Googling only gives me basic examples of using short lists but I want to remember 1000-10000 words. How can I remember so many words using a memory technique?

  • I've had the same problem, not enough space and too much time to build, so I'm making an app that would create a memory palace in one click and also with up to 2000 loci. Aug 15, 2022 at 19:12
  • Learning words will not help you really, to learn a language. Most textbooks work with subject areas; at the playground, at the school, at the office, etc. Those kinds of texts are much better for language learning.
    – Lambie
    Aug 24, 2022 at 18:31

2 Answers 2


Apparently constructing an imaginary memory palace (instead of using a real place) is the way to go. It is only harder to setup in the beginning, but after that it should be as efficient as the loci method using a real place.

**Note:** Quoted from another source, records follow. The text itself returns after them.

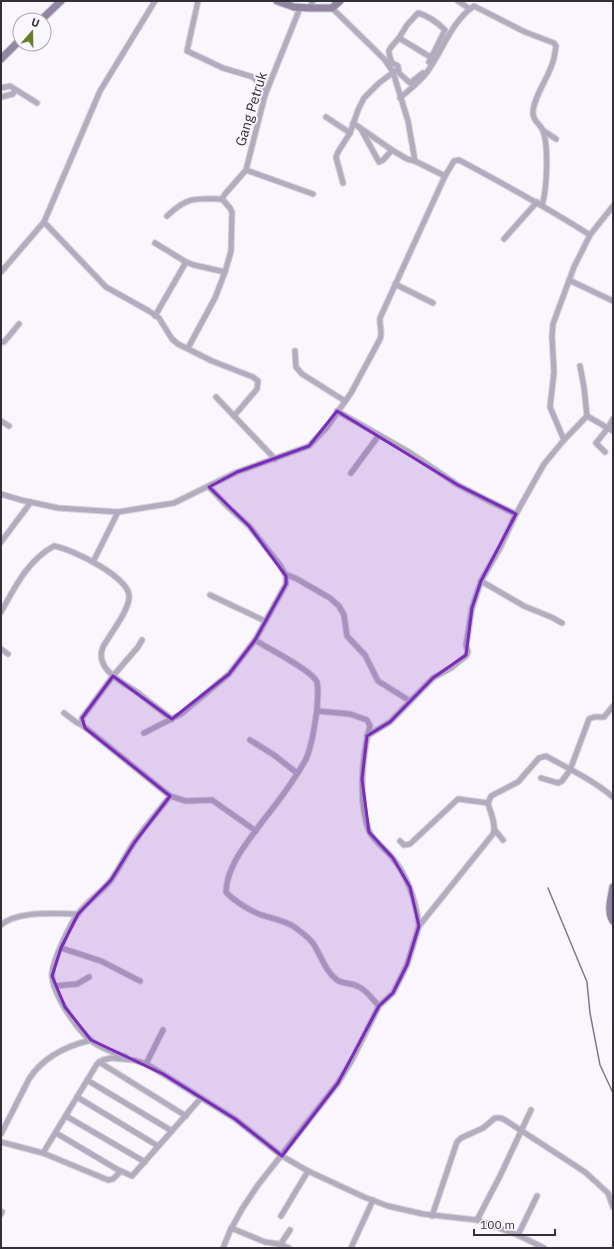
<svg xmlns="http://www.w3.org/2000/svg" width="614" height="1249" font-family="'IBM Plex Sans',sans-serif">
<style>
.lines{fill:none;stroke-linecap:round;stroke-linejoin:round}
.stream{stroke:#837694;stroke-width:1.5}
.street-casing{stroke:#d5d2d9;stroke-width:7}
.secondary-casing{stroke:#d5d2d9;stroke-width:9}
.street{stroke:#b3abbe;stroke-width:5}
.secondary{stroke:#9286a2;stroke-width:7}
.marked{fill:#7b2cbf;fill-opacity:0.2;stroke:#7b2cbf;stroke-width:3;stroke-linejoin:round}
.labels{text-anchor:middle;stroke-width:4;stroke-linejoin:round;paint-order:stroke}
.street-label{font-size:14px;fill:#322f36;stroke:#f9f6fd}
</style>
<rect width="100%" height="100%" fill="#f9f6fd"/>
<g class="lines">
<!-- stream -->
<path class="stream" d="M548,888l39,94 3,31 10,52 13,28"/>
<defs>
<g id="street">
<path d="M198,1l-11,50 36,17 30,9 9,9 3,9"/>
<path d="M458,1l12,8"/>
<path d="M309,8l4,-7"/>
<path d="M332,8l40,39 13,13 8,12 15,49 7,40 30,15"/>
<path d="M399,38l8,-13 11,-12c11,3 19,9 27,17l-16,32"/>
<path d="M392,63l6,3 1,7 11,10 13,-10"/>
<path d="M389,65l3,-2c-6,-15 -3,-13 7,-25l33,20"/>
<path d="M1,88l9,-2 27,17"/>
<path d="M1,97l12,-3 2,-4"/>
<path d="M400,98c10,-9 20,-16 27,-26 16,-22 24,-50 47,-66l51,26 29,11 2,3c-1,7 -2,15 -5,21 -5,14 -18,32 -18,46 0,9 8,11 10,18 6,15 4,59 -1,74"/>
<path d="M326,117l24,16"/>
<path d="M353,123l39,27"/>
<path d="M361,129l18,33 4,-2 9,-10 15,9 8,2"/>
<path d="M544,131l12,8"/>
<path d="M246,170l67,24"/>
<path d="M343,183l-7,-26 2,-5 12,-19 8,-23 6,-12 15,-15 16,-12"/>
<path d="M167,216c20,-19 28,-18 55,-17"/>
<path d="M44,222l62,65 43,24 10,7 13,21 6,5 34,17 41,16 5,4 -1,8 -23,27"/>
<path d="M504,239l33,-37"/>
<path d="M155,243l31,19 8,3 31,7"/>
<path d="M1,272l43,-50 56,-131 55,-90"/>
<path d="M569,280l44,21"/>
<path d="M395,284l38,19"/>
<path d="M155,316l31,-54"/>
<path d="M1,342h3l15,-18"/>
<path d="M188,348l27,-50 10,-26 6,-21 1,-39 -2,-4 -8,-9 3,-5 21,-24 19,-75 35,-87"/>
<path d="M295,351l1,16 6,7 43,27"/>
<path d="M580,366l4,21 3,29"/>
<path d="M216,397l59,62"/>
<path d="M337,411l72,41 49,33 31,16 27,13 28,-50 20,-24 23,-24 26,15"/>
<path d="M1,421l8,5"/>
<path d="M564,440l-14,-33 4,-35 -2,-35 1,-13 21,-57 16,-32"/>
<path d="M605,452l-9,-9 12,-15 5,-9"/>
<path d="M351,473l28,-38"/>
<path d="M1,494l20,6 37,8 60,4 56,-9 63,-31 72,-26 18,-19 24,-34 29,-54c3,-7 -1,-14 0,-21l65,-142 9,-15 5,-1c45,24 89,48 131,75l23,-29"/>
<path d="M516,514l-16,34 -19,33 43,25 27,11 11,6"/>
<path d="M1,542l30,-40"/>
<path d="M93,562l25,-50"/>
<path d="M285,574l12,5 33,19 9,8 5,9 3,21 18,19 13,26 32,20"/>
<path d="M210,595l55,26"/>
<path d="M1,612c14,-25 27,-52 53,-66 18,3 78,32 75,52 -1,14 -19,36 -26,49 -9,22 19,35 34,45 11,9 23,18 35,27"/>
<path d="M142,640l-4,7 -25,29 -31,42v7l88,71 16,5 26,-1 44,31"/>
<path d="M255,640c12,8 57,30 62,42 2,8 0,20 0,29l33,3 17,6 3,6c-8,29 -12,77 -1,105 3,8 17,19 22,25 17,20 25,45 28,70"/>
<path d="M1,649l7,5"/>
<path d="M317,711c-3,15 -4,33 -11,48 -12,22 -28,43 -44,63 -15,21 -35,43 -36,70 8,9 27,21 39,24 10,3 19,5 28,10 7,5 14,10 19,16 9,12 12,28 25,38 7,4 14,3 20,6 9,3 16,14 22,20"/>
<path d="M64,713l12,9 6,3"/>
<path d="M144,733l37,-19 48,-40 26,-34 31,-56v-8l-6,-11 -31,-39 -21,-19 -19,-20"/>
<path d="M367,736l23,-14 43,-44 18,-10 15,-12 2,-4 -2,-7 6,-37 9,-27"/>
<path d="M250,740l24,15 23,18"/>
<path d="M541,778l17,5 4,-2 8,-11 19,-51 5,-2h10l9,-11"/>
<path d="M495,830l8,10"/>
<path d="M400,841l4,4 6,-1 48,-45 30,4"/>
<path d="M1,925c17,-15 55,-11 77,-11"/>
<path d="M61,948l40,13 39,20"/>
<path d="M54,986l23,-2 12,-7"/>
<path d="M126,1057c-12,-4 -26,-9 -36,-17 -14,-12 -39,-48 -38,-67 1,-13 17,-46 25,-58 9,-13 24,-22 34,-35 8,-11 14,-24 22,-36 11,-17 25,-32 37,-48"/>
<path d="M99,1062l87,54"/>
<path d="M146,1064l17,-34"/>
<path d="M87,1080l85,51"/>
<path d="M77,1097l81,49"/>
<path d="M66,1116l79,46"/>
<path d="M56,1133l64,38"/>
<path d="M1,1134l28,-55c14,-22 37,-33 62,-39"/>
<path d="M1,1142l42,11 54,-89 6,-4 8,-2 22,2 13,4 17,10 72,45 47,37 26,15 56,26 24,9 35,8 54,6 41,15 26,13"/>
<path d="M43,1153l65,27 5,-1 8,-8 11,5 69,-78"/>
<path d="M1,1214l1,-2"/>
<path d="M281,1216l27,-45"/>
<path d="M432,1216l25,-74 4,-4 22,-10 12,-10h6l4,2 80,52 23,21 5,14"/>
<path d="M477,1220l23,-44 31,-66"/>
<path d="M231,1228l34,14 14,2 10,4"/>
<path d="M518,1235l19,-39"/>
<path d="M280,1245l10,-15"/>
<path d="M223,1248l7,-17 12,-22 16,-24 80,-102 14,-23 27,-54 14,-13 14,-28 12,-39 74,-92c4,-9 -3,-22 -5,-31l3,-7 27,-14 21,-24 7,-2c23,13 47,24 67,41"/>
<path d="M351,1248l22,-48"/>
</g>
<g id="secondary">
<path d="M277,1l17,6 15,1h23l8,-7"/>
<path d="M41,20l20,-19"/>
<path d="M1,59l19,-19"/>
<path d="M613,887c-2,11 -6,25 0,34"/>
</g>
</defs>
<!-- street casing -->
<use href="#street" class="street-casing"/>
<!-- secondary casing -->
<use href="#secondary" class="secondary-casing"/>
<!-- street -->
<use href="#street" class="street"/>
<!-- secondary -->
<use href="#secondary" class="secondary"/>
</g>
<!-- marked area -->
<path class="marked" d="M337,411l121,74 58,29 -35,67 -9,27 -6,47 -33,23 -43,44 -23,14 -5,43 7,53 24,26 17,29 9,39 -12,39 -14,28 -14,13 -41,77 -56,73 -47,-37 -72,-45 -72,-34 -26,-33 -13,-31 9,-28 17,-34 33,-34 23,-37 36,-47 -85,-68 -3,-10 31,-42 59,43 57,-45 26,-34 31,-56v-8l-37,-50 -40,-39 28,-15 72,-26z"/>
<g class="labels">
<!-- street labels -->
<g class="street-label">
<text transform="translate(251 109) rotate(-73)" y="5">Gang Petruk</text>
</g>
</g>
<!-- border -->
<rect width="614" height="1249" fill="none" stroke="#322f36" stroke-width="4"/>
<!-- north arrow -->
<g transform="translate(32 32) rotate(20)"><circle r="19" fill="#f9f6fd" stroke="#a9a6ad"/>
<path d="M0-3L7 15L0 10L-7 15Z" fill="#677e30"/>
<text y="-6" font-size="11" font-weight="bold" text-anchor="middle" fill="#322f36">U</text>
</g>
<!-- scale -->
<path d="M474 1229v6h81v-6" fill="none" stroke="#322f36" stroke-width="2"/>
<text x="480" y="1229" font-size="12" fill="#322f36" stroke="#f9f6fd" stroke-width="3" paint-order="stroke">100 m</text>
</svg>
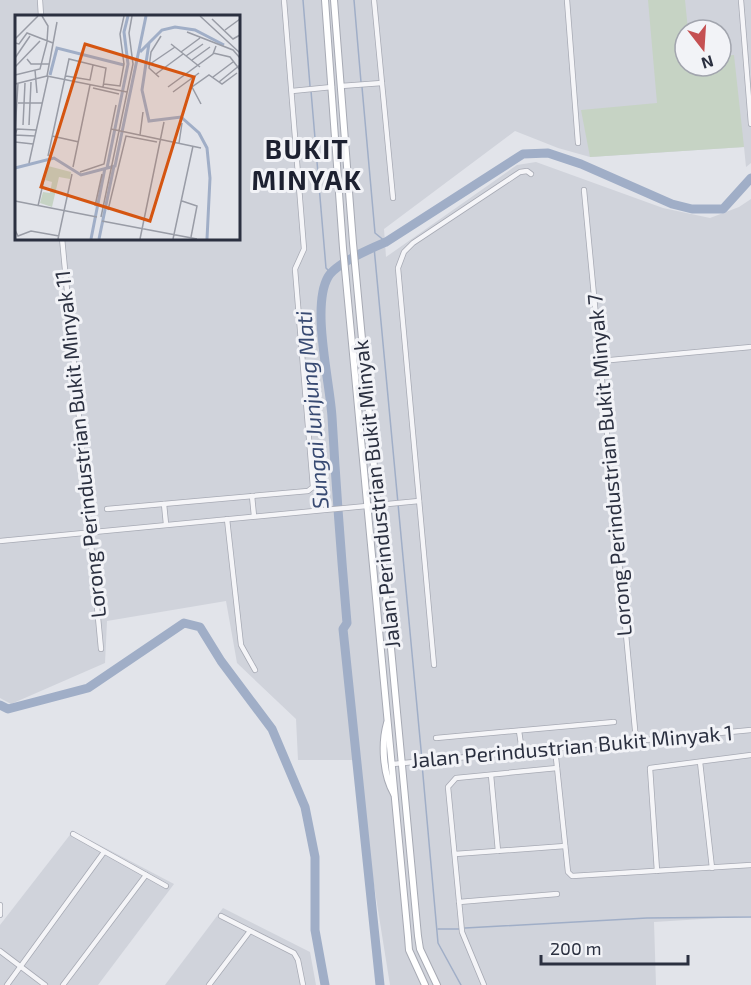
<svg xmlns="http://www.w3.org/2000/svg" width="751" height="985" viewBox="0 0 751 985" font-family="'Exo 2',sans-serif">
  <style>
    .built { fill: #d0d3db; fill-rule: evenodd }
    .green { fill: #c6d3c4 }
    .lines { fill: none; stroke-linecap: round; stroke-linejoin: round }
    .stream { stroke: #a0aec7; stroke-width: 1.5 }
    .river { stroke: #a0aec7; stroke-width: 9 }
    .street-casing { stroke: #a7aab4; stroke-width: 6 }
    .secondary-casing { stroke: #a7aab4; stroke-width: 8 }
    .street { stroke: #f5f5f8; stroke-width: 4.5 }
    .secondary { stroke: #fff; stroke-width: 6 }
    .labels { text-anchor: middle; stroke-width: 6; stroke-linejoin: round; paint-order: stroke }
    .street-label { font-size: 21px; fill: #2b3040; stroke: #f2f3f7 }
    .water-label { font-size: 22px; font-style: italic; fill: #384a72; stroke: #f2f3f7 }
    .district-label { font-size: 27px; font-weight: bold; letter-spacing: 1.5px; fill: #1d2131; stroke: #f2f3f7 }
    .inset-river { fill: none; stroke: #a0aec7; stroke-width: 3 }
    .inset-road { fill: none; stroke: #999ca6; stroke-width: 1.5 }
    .view { fill: #d55511; fill-opacity: 0.15; stroke: #d55511; stroke-width: 3 }
    .inset-edge { fill: none; stroke: #2b3040; stroke-width: 3 }
  </style>
  <rect width="100%" height="100%" fill="#e2e4ea"/>
  <g class="built">
    <path d="M0,0H751V163L746,167L744,147L590,157L558,148L515,131L384,229L386,257L517,165L536,162L663,208L710,218L739,207L751,199V916L654,922L656,985H390L354,760H298L296,719L237,663L226,601L107,621L105,663L11,704L0,698ZM16,16H238V238H16ZM685,30H721V66H685Z"/>
    <path d="M73,831L174,884L98,985H0V925Z"/>
    <path d="M223,908L310,952L316,985H165Z"/>
  </g>
  <path class="green" d="M648,0H685L688,30H685V66H721V56L734,55L744,147L590,157L581,110L657,103Z"/>
  <g class="lines">
    <g class="stream">
      <path d="M303,0L310,86"/>
      <path d="M354,0L361,82"/>
      <path d="M362,87L375,233L386,242"/>
      <path d="M311,91L326,268L331,273"/>
      <path d="M374,247L422,760"/>
      <path d="M422,764L438,943L461,985"/>
      <path d="M465,928L647,918L751,917"/>
      <path d="M438,929H460"/>
    </g>
    <g class="river">
      <path d="M0,705L8,709L88,688L184,623L200,627L221,661L272,729L305,807L315,857V930L325,985"/>
      <path d="M380,985L345,648L343,629L347,623C341,554 336,486 332,417C330,382 311,307 328,277C336,263 372,248 386,242L523,154L548,153L581,164L672,204L692,209H723L751,178"/>
    </g>
    <g class="street-casing">
      <g id="street">
        <path d="M40,0L41,16"/>
        <path d="M374,0L393,198"/>
        <path d="M567,0L578,143"/>
        <path d="M741,0L751,124"/>
        <path d="M341,86L382,83"/>
        <path d="M292,91L332,87"/>
        <path d="M584,190L636,740"/>
        <path d="M62,238L101,649"/>
        <path d="M600,361L751,347"/>
        <path d="M252,496L254,516"/>
        <path d="M164,504L166,524"/>
        <path d="M107,509L308,491L313,487L295,269L304,249L284,0"/>
        <path d="M227,519L241,645L255,670"/>
        <path d="M0,541L419,501"/>
        <path d="M434,665L398,268L404,252L413,243L520,172L527,171L531,174"/>
        <path d="M519,731L522,751"/>
        <path d="M436,738L614,722"/>
        <path d="M555,748L568,872L572,876L751,865"/>
        <path d="M700,762L712,868"/>
        <path d="M393,764L751,730"/>
        <path d="M491,775L498,851"/>
        <path d="M73,834L166,886"/>
        <path d="M455,854L565,846"/>
        <path d="M657,871L650,768L751,755"/>
        <path d="M459,902L557,894"/>
        <path d="M0,905V915"/>
        <path d="M221,916L294,953L298,960L303,985"/>
        <path d="M0,951L45,985"/>
        <path d="M7,985L104,852"/>
        <path d="M63,985L146,875"/>
        <path d="M209,985L250,931"/>
        <path d="M484,985L462,932L448,787L456,778L557,768"/>
      </g>
    </g>
    <g class="secondary-casing">
      <g id="secondary">
        <path d="M325,0L343,248L408,937L409,950L425,985"/>
        <path d="M334,0L353,243L418,936L420,949L437,985"/>
        <path d="M387,723C381,744 383,775 394,794"/>
      </g>
    </g>
    <use href="#street" class="street"/>
    <use href="#secondary" class="secondary"/>
  </g>
  <g class="labels">
    <g class="street-label">
      <text transform="translate(81 444) rotate(-96)" y="7">Lorong Perindustrian Bukit Minyak 11</text>
      <text transform="translate(610 465) rotate(-95)" y="7">Lorong Perindustrian Bukit Minyak 7</text>
      <text transform="translate(377 494) rotate(-96)" y="7">Jalan Perindustrian Bukit Minyak</text>
      <text transform="translate(572 747) rotate(-5)" y="7">Jalan Perindustrian Bukit Minyak 1</text>
    </g>
    <g class="water-label">
      <text transform="translate(312 410) rotate(-95)" y="8">Sungai Junjung Mati</text>
    </g>
    <g class="district-label">
      <text x="307" y="159">BUKIT<tspan x="307" dy="31">MINYAK</tspan></text>
    </g>
  </g>
  <g transform="translate(15 15)">
    <rect width="225" height="225" fill="#e2e4ea"/>
    <path d="M33,151L56,157L55,164L44,162L37,192L25,188L28,177L35,178L37,167L30,165Z" fill="#c6d3c4"/>
    <path class="inset-river" d="M134,28L127,75L134,106L166,102L184,118L192,133L195,163L192,224M125,37L147,15L160,12L180,15L209,30M35,60L42,33L109,50M0,153L39,143L66,160L100,151L131,1M92,153L113,49L109,17L113,1M76,224L90,153M84,224L99,151"/>
    <path class="inset-road" d="M27,1L33,11L32,27M185,1L225,38M197,4L218,24L225,20M210,15L225,4M172,17L218,35L225,43M0,24L23,1M0,28L4,29L12,18L38,28M156,29L185,52M166,37L185,23M198,38L215,42L225,55M171,41L188,29M0,43L15,21M12,44L16,49H34M177,45L195,32M135,49L160,32M0,52L25,26M20,55L22,78M141,59L168,39M0,60L25,54L32,27M32,61L42,7M51,61L75,65L78,50M144,62L134,53L136,37L146,21M198,62L218,47M204,67L225,50M0,69L32,61L112,77M89,69L105,71L109,49L105,19L109,1M153,72L198,39L201,31M78,73L104,79M158,77L184,58M3,88H27M186,89L177,72L194,60L207,69L222,58M8,110L10,68M14,110L16,67M96,114L186,133M0,117L3,68M125,120L128,97M20,121L0,120L2,114L21,115M37,121L64,127M0,127L18,129M164,128L167,108M33,141L54,44L91,53L88,72M14,148L33,62M58,152L75,70M65,157L89,149L101,90M0,186L82,202M167,186L182,191L176,222M23,191L32,151M80,191L87,159M93,195L111,121L142,127M86,202L118,49L114,18L117,1M87,206L182,224M0,215L3,221L16,216L44,221M43,224L57,159M125,224L149,107M158,224L178,131"/>
    <path class="view" d="M70,29L179,62L135,206L26,172Z"/>
    <rect width="225" height="225" class="inset-edge"/>
  </g>
  <g transform="translate(703 48) rotate(163)"><circle r="28" fill="#f2f3f7" stroke="#a2a5ae" stroke-width="1.5"/>
  <path d="M0-4.5L10 22L0 15L-10 22Z" fill="#c55052"/>
  <text y="-9" font-size="16" font-weight="bold" text-anchor="middle" fill="#2b3040">N</text>
  </g>
  <path d="M541 955v9h147v-9" fill="none" stroke="#2b3040" stroke-width="3"/>
  <text x="550" y="955" font-size="18" fill="#2b3040" stroke="#f2f3f7" stroke-width="4.5" paint-order="stroke">200 m</text>
</svg>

I will google, and maybe I will find some tips for constructing imaginary memory palaces.

  • Just pretend you are a Saudi prince, and then you can use a real palace ;)
    – AML
    Mar 1, 2019 at 2:08
  • 1
    This only seems to increase the memory burden; now you have to remember what you imagined, too.
    – tripleee
    Aug 17, 2022 at 12:13

I'll assume that you're memorising words as a means to develop your communicative competence, i.e. the ability to use language to make meaning, e.g. listening, speaking, reading & writing in the target language.

Word palaces are a mnemonic technique to remember lists of words & as you've noticed, with this technique alone, you quickly run into its limitations. I think of mnemonics as one tool that is useful for certain things under certain circumstances in a box of other tools. There are other memorising techniques that will also be suitable depending on your needs & these are just one strategy, known as "retrieval practice," (out of six main strategies) for effective learning.